Physicists Plan to Build a Bigger LHC
ananyo writes "When Europe's Large Hadron Collider (LHC) started up in 2008, particle physicists would not have dreamt of asking for something bigger until they got their US$5-billion machine to work. But with the 2012 discovery of the Higgs boson, the LHC has fulfilled its original promise — and physicists are beginning to get excited about designing a machine that might one day succeed it: the Very Large Hadron Collider. The giant machine would dwarf all of its predecessors (see 'Lord of the rings'). It would collide protons at energies around 100 TeV, compared with the planned 14TeV of the LHC at CERN, Europe's particle-physics lab near Geneva in Switzerland. And it would require a tunnel 80-100 kilometres around, compared with the LHC's 27-km circumference. For the past decade or so, there has been little research money available worldwide to develop the concept. But this summer, at the Snowmass meeting in Minneapolis, Minnesota — where hundreds of particle physicists assembled to dream up machines for their field's long-term future — the VLHC concept stood out as a favorite."

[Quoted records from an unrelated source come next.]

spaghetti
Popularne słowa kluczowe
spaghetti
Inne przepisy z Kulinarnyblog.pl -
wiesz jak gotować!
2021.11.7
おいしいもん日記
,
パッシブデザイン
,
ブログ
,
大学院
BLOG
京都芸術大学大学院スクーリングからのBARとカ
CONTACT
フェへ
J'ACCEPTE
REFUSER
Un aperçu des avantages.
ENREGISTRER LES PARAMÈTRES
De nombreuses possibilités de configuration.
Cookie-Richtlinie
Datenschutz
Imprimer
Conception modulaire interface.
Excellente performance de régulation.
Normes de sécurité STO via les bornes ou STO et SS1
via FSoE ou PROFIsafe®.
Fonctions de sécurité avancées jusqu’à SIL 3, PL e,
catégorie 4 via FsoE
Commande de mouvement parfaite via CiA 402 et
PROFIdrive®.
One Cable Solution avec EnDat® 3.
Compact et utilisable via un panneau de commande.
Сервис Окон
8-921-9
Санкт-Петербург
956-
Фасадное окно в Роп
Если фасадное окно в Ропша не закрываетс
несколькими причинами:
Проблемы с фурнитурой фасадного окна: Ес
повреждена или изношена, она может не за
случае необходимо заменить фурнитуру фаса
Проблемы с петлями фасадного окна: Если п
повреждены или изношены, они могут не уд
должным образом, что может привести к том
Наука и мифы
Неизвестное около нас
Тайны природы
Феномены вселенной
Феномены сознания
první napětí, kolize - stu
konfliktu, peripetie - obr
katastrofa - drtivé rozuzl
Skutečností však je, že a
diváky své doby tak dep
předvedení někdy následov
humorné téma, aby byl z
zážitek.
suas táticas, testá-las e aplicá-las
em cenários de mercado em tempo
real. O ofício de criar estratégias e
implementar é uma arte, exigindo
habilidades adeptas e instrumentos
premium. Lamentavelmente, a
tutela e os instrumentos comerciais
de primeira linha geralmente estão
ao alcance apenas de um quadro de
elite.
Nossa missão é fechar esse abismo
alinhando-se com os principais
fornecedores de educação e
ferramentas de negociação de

This is true, but no so simple: in a straight line, you gain energy with the distance. When going round, you lose energy to stay in the loop as a function of the radius (the infinite radius case brings you back to the straight line). Thus, each time you want more energy, your collider ring needs to have considerably larger radius (following a third power law). At some point (basically the point after this proposal) you have to loop around the solar system :)
There's a tradeoff in circular/linear accelerators. Linear accelerators let you collide leptons (usually electrons) efficiently and leptons provide a MUCH cleaner signal. A comparable energy circular accelerator can be shorter, but due to bremsstrahlung losses, you have to collide hadrons (like protons), which provides a much messier signal.
After you do some rough calculations of what particles you can collide, their energies and the number of interactions per second, you then take those numbers and plug them into a model of a hypothetical detector along with a number of theories you'd like to explore to see which configuration gives you the biggest "bang for your buck"
The issue is that different people are more interested in probing different kinds of physics and it's impossible to make a detector/accelerator that's sensitive enough to fully probe everything, so big arguments happen at places like Snowmass. We know that we basically can only ask for one multi-billion dollar accelerator, so everyone's fighting to keep their pet research alive.